US Secretary of the Interior Ryan Zinke, facing federal investigations into his travel, political activity and potential conflicts of interest, would be leaving the US administration at year’s end, US President Donald Trump said on Saturday.
In his resignation letter, obtained by The Associated Press, Zinke said “vicious and politically motivated attacks” against him had “created an unfortunate distraction” in fulfilling the agency’s mission.
Trump, in tweeting Zinke’s departure, said the former Montana congressman “accomplished much during his tenure” and that a replacement would be announced next week.
The Cabinet post requires US Senate confirmation.
Zinke is leaving weeks before Democrats take control of the US House of Representatives, a shift in power that promises to sharpen the probes into his conduct.
His departure came amid a staff shake-up as Trump heads into his third year in office facing increased legal exposure due to intensifying investigations into his campaign, business, foundation and administration.
Zinke’s resignation letter, obtained from a Zinke aide, cites what he calls “meritless and false claims” and says that “to some, truth no longer matters.”
The letter, dated Saturday, said Zinke’s last day would be Jan. 2.
It was not clear whether Zinke had already submitted the letter when Trump tweeted.
Zinke, 57, played a leading part in Trump’s efforts to roll back federal environmental regulations and promote domestic energy development.
He drew attention from his first day on the job, when he mounted a roan gelding to ride across Washington’s National Mall to the US Department of the Interior.
Zinke had remained an ardent promoter of both missions and his own macho image, despite growing talk that he had lost Trump’s favor.
On Tuesday, Zinke appeared on stage at a US Environmental Protection Agency ceremony for a rollback on water regulations.

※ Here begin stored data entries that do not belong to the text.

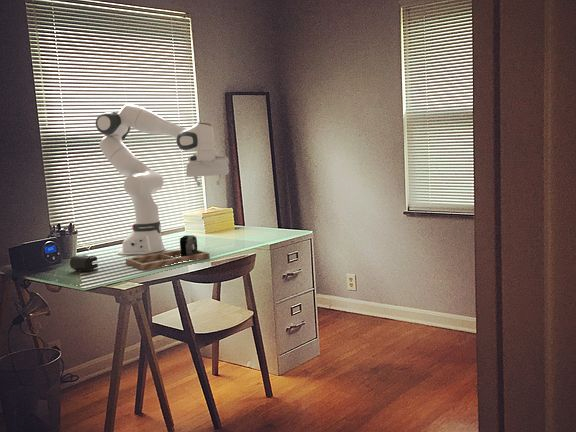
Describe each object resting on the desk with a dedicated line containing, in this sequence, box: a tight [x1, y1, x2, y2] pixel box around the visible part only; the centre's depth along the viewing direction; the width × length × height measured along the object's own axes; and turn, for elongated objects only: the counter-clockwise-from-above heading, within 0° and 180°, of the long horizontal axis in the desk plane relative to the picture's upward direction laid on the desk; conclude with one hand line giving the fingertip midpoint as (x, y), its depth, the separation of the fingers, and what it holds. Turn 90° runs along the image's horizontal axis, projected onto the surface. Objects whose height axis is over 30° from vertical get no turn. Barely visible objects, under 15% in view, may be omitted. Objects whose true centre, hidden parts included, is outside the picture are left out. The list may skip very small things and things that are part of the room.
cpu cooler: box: [179, 234, 198, 257], centre depth 281 cm, size 10×6×10 cm, turn 173°
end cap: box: [69, 254, 99, 273], centre depth 266 cm, size 10×7×7 cm
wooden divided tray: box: [125, 249, 211, 271], centre depth 277 cm, size 32×20×2 cm, turn 125°
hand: (208, 185), depth 297 cm, fingers open, 8 cm apart
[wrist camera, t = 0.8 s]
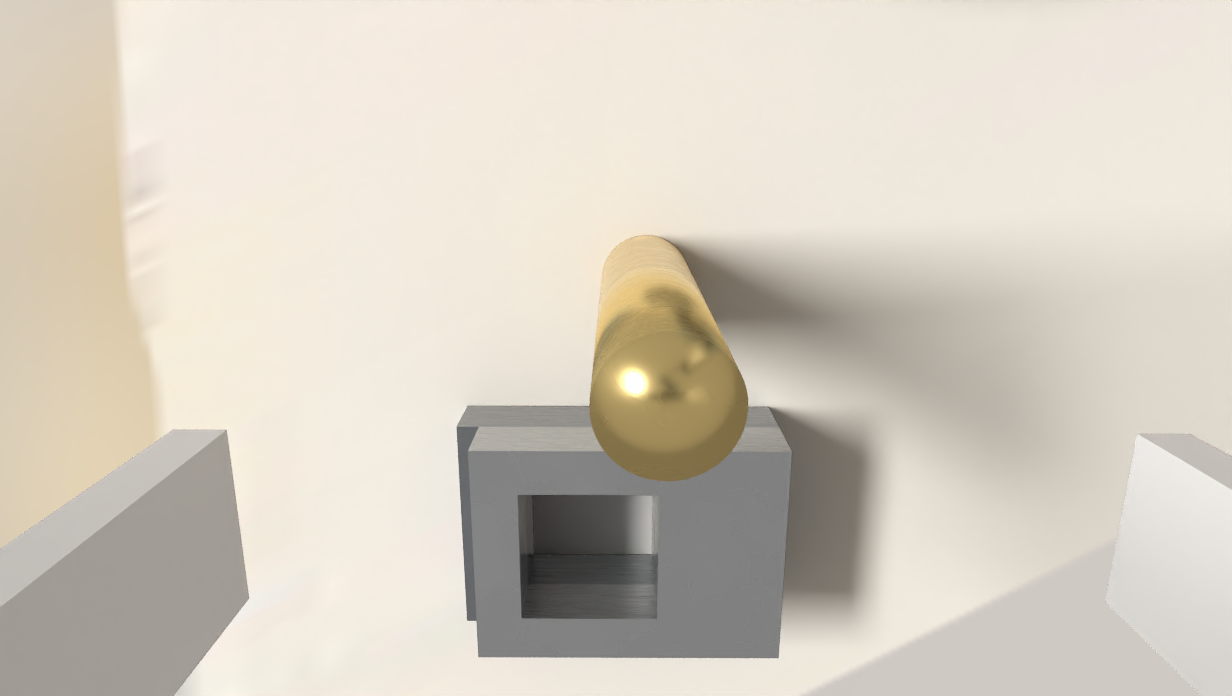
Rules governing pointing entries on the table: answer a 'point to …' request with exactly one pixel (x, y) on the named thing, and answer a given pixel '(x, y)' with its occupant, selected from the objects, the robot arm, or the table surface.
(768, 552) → the grey block with pocket
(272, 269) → the table surface
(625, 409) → the pin
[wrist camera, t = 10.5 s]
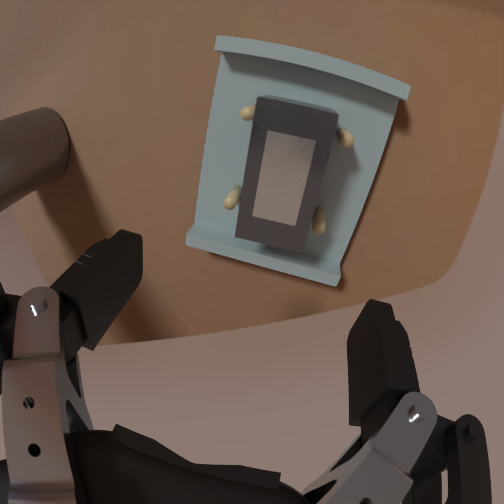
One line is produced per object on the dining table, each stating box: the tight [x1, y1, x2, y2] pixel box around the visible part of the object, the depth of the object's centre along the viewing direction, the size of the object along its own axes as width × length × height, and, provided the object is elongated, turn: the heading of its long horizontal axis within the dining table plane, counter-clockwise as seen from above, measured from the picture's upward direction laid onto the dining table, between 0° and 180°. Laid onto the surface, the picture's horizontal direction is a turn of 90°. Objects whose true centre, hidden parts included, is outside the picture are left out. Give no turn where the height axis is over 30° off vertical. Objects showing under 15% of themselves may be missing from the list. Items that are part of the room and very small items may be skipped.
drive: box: [235, 95, 339, 253], centre depth 21 cm, size 10×5×5 cm, turn 171°
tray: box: [186, 35, 411, 287], centre depth 22 cm, size 14×18×4 cm
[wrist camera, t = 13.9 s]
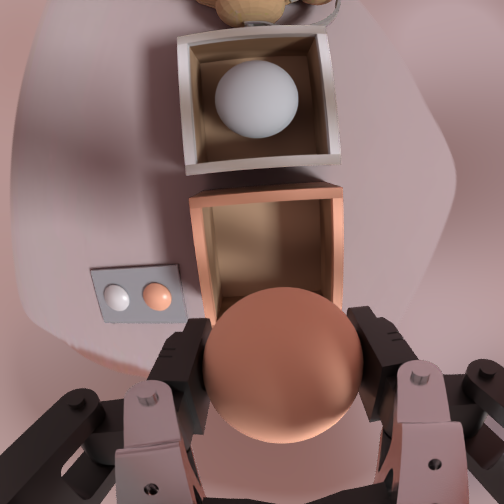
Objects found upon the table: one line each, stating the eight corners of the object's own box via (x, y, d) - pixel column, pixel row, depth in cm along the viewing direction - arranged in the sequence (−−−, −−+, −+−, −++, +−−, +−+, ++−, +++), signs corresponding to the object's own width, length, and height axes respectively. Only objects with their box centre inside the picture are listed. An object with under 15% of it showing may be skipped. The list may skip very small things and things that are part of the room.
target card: (91, 269, 23) (89, 271, 23) (178, 264, 23) (176, 266, 22) (106, 321, 25) (103, 323, 24) (188, 321, 24) (186, 324, 24)
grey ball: (219, 77, 18) (204, 54, 14) (291, 71, 18) (297, 46, 13) (224, 144, 20) (211, 139, 15) (297, 138, 19) (306, 131, 15)
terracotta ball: (205, 269, 11) (167, 350, 6) (344, 259, 10) (402, 331, 6) (222, 377, 12) (207, 473, 7) (338, 369, 12) (367, 460, 7)
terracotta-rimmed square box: (203, 190, 21) (188, 198, 17) (325, 181, 21) (342, 187, 16) (217, 302, 24) (208, 333, 19) (327, 294, 23) (341, 323, 19)
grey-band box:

Mentioning his background as a US Navy SEAL at least twice, he led the audience in a round of applause for the US oil and gas industry.
Trump never established a deep personal connection with Zinke, but appreciated how he stood tall against criticisms from environmental groups as he worked to roll back protections.
However, the White House has concluded that Zinke was likely the Cabinet member most vulnerable to investigations led by newly empowered Democrats in the US Congress, according to a Trump administration official not authorized to publicly discuss personnel matters who spoke on condition of anonymity.
His tenure was temporarily extended as the department helped with the response to California wildfires and the West Wing was consumed with speculation over the future of former White House chief of staff John Kelly.